Gabi guardó el colgante en su «caja de secretos», una caja de madera llena de cromos, fotos, CD’s, y alguna que otra carta de alguna admiradora secreta que él no quería divulgar, más que nada por vergüenza. Guardó la caja dentro del armario ropero, al lado de las de zapatos.
—Mañana intentaremos averiguarlo… —dijo una vez todo estuvo a buen recaudo—. Pero si Úrsula no se acuerda lo más mínimo de su funcionamiento, ¿podremos averiguarlo nosotros? ¿O en nuestras manos seguirá siendo un pedazo de mineral sin utilidad alguna?
—¡No podemos permitirnos que eso sea así! —advertía ella—. ¡Hemos de descubrir su secreto! —la cosa no estaba como para dejar pasar oportunidades ni abandonar a la primera de cambio.
Con esa férrea decisión, Lore se dispuso a ir a su cuarto, sin dejar de dar vueltas al asunto, y al mismo tiempo obligando al perro a bajar por las escaleras, cosa que al pobre animal parecía no apetecerle mucho, y dirigirse hacia su madre que ya esperaba al fiel animal con la puerta de entrada abierta.
—¡Vamos «Kirk», cariño, ya sé que preferirías quedarte en la cama de Gabi como cuando eras un cachorrito, pero ya sabes que a mamá no le gusta, dice que lo llenas todo de pelos…!
—¡Y de pulgas! —añadió su madre—. ¡Con las golondrinas ya sabes que llegan las pulgas y no las soporto!

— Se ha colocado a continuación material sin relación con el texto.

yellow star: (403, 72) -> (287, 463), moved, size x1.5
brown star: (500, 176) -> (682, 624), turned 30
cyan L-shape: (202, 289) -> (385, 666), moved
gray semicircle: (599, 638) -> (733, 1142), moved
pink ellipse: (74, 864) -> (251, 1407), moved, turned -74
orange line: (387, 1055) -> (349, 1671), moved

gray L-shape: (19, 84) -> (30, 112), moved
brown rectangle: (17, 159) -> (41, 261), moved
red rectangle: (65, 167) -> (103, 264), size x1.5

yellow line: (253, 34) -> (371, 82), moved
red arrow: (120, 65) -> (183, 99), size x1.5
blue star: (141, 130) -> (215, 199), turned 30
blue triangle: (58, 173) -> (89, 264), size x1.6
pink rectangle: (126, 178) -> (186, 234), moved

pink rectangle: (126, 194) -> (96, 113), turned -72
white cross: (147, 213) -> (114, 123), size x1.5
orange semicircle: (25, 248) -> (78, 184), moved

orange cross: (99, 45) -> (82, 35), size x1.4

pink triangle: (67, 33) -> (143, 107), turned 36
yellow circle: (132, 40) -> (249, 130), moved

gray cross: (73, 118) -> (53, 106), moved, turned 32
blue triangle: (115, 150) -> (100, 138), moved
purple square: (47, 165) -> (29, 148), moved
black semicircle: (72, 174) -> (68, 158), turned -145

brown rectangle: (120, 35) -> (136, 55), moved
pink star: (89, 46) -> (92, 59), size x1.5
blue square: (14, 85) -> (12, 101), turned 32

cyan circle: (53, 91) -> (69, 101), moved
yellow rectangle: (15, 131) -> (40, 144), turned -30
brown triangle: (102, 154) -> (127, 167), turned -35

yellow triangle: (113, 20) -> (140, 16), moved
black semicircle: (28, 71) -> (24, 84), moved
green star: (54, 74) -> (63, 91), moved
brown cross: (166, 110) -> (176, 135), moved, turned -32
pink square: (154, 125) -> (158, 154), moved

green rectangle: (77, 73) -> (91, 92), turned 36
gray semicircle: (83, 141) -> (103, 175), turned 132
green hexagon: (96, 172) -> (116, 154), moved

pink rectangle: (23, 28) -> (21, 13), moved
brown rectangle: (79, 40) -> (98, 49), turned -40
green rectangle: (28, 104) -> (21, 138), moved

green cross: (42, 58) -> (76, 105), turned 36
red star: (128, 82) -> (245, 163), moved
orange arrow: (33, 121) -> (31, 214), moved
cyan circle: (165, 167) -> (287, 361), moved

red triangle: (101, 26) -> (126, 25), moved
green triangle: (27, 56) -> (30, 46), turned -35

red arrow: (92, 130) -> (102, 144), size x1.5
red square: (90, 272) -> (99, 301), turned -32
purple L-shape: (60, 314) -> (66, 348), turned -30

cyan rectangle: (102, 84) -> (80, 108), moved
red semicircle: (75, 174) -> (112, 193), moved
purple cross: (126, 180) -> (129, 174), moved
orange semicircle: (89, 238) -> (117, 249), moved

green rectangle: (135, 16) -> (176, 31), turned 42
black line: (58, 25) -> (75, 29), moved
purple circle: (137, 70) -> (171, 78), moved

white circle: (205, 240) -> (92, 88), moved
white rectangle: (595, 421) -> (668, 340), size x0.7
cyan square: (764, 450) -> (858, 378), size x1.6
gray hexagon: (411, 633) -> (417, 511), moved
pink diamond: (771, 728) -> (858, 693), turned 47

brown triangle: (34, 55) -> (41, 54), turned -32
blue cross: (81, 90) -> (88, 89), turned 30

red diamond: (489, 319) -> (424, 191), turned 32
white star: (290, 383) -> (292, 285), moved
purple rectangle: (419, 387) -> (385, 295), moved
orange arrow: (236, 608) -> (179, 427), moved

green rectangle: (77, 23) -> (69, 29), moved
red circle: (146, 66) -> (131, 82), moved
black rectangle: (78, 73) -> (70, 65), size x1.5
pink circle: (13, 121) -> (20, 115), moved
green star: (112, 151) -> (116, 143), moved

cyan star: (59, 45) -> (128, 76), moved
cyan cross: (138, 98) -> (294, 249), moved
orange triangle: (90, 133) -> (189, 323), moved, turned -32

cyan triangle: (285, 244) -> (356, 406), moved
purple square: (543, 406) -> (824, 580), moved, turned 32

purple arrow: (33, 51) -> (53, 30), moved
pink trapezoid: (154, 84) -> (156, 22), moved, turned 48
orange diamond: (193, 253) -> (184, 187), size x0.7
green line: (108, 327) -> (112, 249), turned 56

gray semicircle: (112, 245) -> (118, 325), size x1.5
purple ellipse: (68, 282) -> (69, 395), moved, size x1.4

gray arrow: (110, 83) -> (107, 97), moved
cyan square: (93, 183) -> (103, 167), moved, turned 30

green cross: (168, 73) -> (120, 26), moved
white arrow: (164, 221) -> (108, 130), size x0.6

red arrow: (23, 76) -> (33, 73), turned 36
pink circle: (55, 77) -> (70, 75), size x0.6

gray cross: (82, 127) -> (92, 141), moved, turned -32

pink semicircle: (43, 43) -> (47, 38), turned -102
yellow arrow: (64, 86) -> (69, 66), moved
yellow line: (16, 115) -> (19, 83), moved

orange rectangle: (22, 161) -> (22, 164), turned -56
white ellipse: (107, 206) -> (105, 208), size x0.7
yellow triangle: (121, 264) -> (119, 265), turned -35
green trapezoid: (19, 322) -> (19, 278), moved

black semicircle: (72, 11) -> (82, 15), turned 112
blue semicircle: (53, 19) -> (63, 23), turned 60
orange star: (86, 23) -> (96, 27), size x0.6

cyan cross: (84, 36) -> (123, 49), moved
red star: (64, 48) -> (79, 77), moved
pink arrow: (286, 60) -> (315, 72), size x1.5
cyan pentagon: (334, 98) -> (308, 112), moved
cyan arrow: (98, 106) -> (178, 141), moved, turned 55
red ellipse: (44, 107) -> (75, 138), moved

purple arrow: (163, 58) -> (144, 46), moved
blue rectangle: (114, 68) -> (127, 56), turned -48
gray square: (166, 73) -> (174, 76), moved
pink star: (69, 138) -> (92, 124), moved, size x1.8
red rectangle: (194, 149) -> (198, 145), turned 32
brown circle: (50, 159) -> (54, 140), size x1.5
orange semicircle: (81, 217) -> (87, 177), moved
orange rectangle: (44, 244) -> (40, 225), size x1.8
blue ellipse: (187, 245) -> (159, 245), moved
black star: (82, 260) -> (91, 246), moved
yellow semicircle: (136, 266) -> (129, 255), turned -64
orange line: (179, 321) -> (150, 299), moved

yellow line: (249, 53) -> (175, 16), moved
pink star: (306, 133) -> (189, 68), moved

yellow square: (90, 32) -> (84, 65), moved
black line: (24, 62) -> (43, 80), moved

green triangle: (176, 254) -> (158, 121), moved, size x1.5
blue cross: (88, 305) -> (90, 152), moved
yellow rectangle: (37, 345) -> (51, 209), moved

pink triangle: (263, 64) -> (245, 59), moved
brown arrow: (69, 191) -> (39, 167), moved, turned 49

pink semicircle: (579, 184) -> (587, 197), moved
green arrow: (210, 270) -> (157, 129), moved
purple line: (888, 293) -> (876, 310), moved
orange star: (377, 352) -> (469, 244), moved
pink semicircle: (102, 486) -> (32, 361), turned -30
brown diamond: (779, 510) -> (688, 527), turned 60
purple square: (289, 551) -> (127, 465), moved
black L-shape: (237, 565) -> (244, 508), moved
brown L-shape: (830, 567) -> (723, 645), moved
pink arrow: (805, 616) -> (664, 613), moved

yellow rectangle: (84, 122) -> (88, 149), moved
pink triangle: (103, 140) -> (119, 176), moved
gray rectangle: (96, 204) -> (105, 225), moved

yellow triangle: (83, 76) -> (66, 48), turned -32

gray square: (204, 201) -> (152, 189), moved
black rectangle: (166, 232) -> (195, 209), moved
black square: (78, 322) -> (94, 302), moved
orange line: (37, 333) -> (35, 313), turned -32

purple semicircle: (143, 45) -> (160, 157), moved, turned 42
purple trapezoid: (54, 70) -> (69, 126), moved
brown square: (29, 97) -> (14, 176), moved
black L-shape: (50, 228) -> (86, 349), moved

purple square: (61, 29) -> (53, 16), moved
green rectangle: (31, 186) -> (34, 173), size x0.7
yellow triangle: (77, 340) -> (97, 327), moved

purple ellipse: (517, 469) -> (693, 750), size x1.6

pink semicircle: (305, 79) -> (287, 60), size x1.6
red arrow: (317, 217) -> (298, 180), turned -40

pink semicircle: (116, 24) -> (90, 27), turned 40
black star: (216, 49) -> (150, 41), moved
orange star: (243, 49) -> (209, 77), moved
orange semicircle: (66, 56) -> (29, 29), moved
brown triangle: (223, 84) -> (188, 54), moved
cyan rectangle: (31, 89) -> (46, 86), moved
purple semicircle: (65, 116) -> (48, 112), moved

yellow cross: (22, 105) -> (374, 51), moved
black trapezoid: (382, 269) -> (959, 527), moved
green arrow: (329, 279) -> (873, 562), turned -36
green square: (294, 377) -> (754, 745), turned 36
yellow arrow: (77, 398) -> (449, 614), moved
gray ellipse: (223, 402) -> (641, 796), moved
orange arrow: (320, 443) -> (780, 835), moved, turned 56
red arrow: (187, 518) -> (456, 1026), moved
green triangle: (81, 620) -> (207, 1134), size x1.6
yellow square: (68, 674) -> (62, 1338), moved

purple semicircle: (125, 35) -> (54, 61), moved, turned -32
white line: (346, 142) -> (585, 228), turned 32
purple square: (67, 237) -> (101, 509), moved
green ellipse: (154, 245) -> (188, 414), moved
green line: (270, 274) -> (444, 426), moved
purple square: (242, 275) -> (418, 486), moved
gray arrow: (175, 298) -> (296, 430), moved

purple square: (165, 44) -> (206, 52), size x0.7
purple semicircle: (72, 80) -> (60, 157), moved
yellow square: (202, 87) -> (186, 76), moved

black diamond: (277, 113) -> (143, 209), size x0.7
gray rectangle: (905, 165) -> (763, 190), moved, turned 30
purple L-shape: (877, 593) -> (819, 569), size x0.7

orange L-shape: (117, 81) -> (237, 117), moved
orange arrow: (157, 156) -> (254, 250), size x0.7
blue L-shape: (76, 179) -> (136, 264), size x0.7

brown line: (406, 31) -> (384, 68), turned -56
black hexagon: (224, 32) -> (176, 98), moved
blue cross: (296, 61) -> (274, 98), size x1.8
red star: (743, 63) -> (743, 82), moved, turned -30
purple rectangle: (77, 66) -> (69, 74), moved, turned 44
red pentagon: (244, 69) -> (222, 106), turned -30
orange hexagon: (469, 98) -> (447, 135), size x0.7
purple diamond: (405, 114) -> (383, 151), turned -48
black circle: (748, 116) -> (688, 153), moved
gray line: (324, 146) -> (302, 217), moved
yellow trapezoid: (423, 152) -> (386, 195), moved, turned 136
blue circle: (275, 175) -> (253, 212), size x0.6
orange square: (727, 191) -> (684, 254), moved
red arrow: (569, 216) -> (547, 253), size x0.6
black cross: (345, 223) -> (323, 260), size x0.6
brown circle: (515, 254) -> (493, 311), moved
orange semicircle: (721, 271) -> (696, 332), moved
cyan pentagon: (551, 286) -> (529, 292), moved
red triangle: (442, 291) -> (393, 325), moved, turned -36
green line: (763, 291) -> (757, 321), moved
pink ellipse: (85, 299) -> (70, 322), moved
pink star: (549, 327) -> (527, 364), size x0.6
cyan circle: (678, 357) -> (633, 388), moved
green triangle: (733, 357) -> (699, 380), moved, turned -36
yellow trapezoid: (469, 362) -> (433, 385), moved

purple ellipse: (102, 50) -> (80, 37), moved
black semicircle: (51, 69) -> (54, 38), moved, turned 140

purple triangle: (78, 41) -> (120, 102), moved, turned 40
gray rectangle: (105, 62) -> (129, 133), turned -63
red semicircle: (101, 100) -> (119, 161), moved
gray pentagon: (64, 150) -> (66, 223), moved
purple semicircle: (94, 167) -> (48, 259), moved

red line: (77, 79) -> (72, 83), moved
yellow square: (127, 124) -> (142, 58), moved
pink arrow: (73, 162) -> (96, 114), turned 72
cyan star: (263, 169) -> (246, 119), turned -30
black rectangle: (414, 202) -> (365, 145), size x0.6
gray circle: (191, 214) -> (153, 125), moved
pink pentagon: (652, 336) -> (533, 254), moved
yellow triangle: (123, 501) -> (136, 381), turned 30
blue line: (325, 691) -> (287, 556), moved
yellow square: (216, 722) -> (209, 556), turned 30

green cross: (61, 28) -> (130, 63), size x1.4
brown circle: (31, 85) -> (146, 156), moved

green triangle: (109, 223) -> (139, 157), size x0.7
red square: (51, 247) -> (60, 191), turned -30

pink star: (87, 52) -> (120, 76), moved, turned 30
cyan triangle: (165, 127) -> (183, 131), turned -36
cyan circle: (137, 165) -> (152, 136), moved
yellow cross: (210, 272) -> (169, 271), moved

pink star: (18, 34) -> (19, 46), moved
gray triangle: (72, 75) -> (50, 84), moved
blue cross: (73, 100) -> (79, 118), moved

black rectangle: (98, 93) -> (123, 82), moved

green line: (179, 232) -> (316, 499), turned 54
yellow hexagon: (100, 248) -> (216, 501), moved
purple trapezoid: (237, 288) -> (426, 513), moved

El pobre mastín tuvo que conformarse, y a pesar de los lastimeros gemidos que profería, quizá esperando así enternecer a sus amos, al final, con el rabo entre las piernas y mirada de víctima, salió al jardín para pasar la noche en su caseta de madera.
Lore se despidió cariñosamente de él y se fue a su habitación. Al tumbarse agotada en la cama, aprovechó los últimos instantes antes de caer en el sueño profundo para cavilar sobre todo lo ocurrido.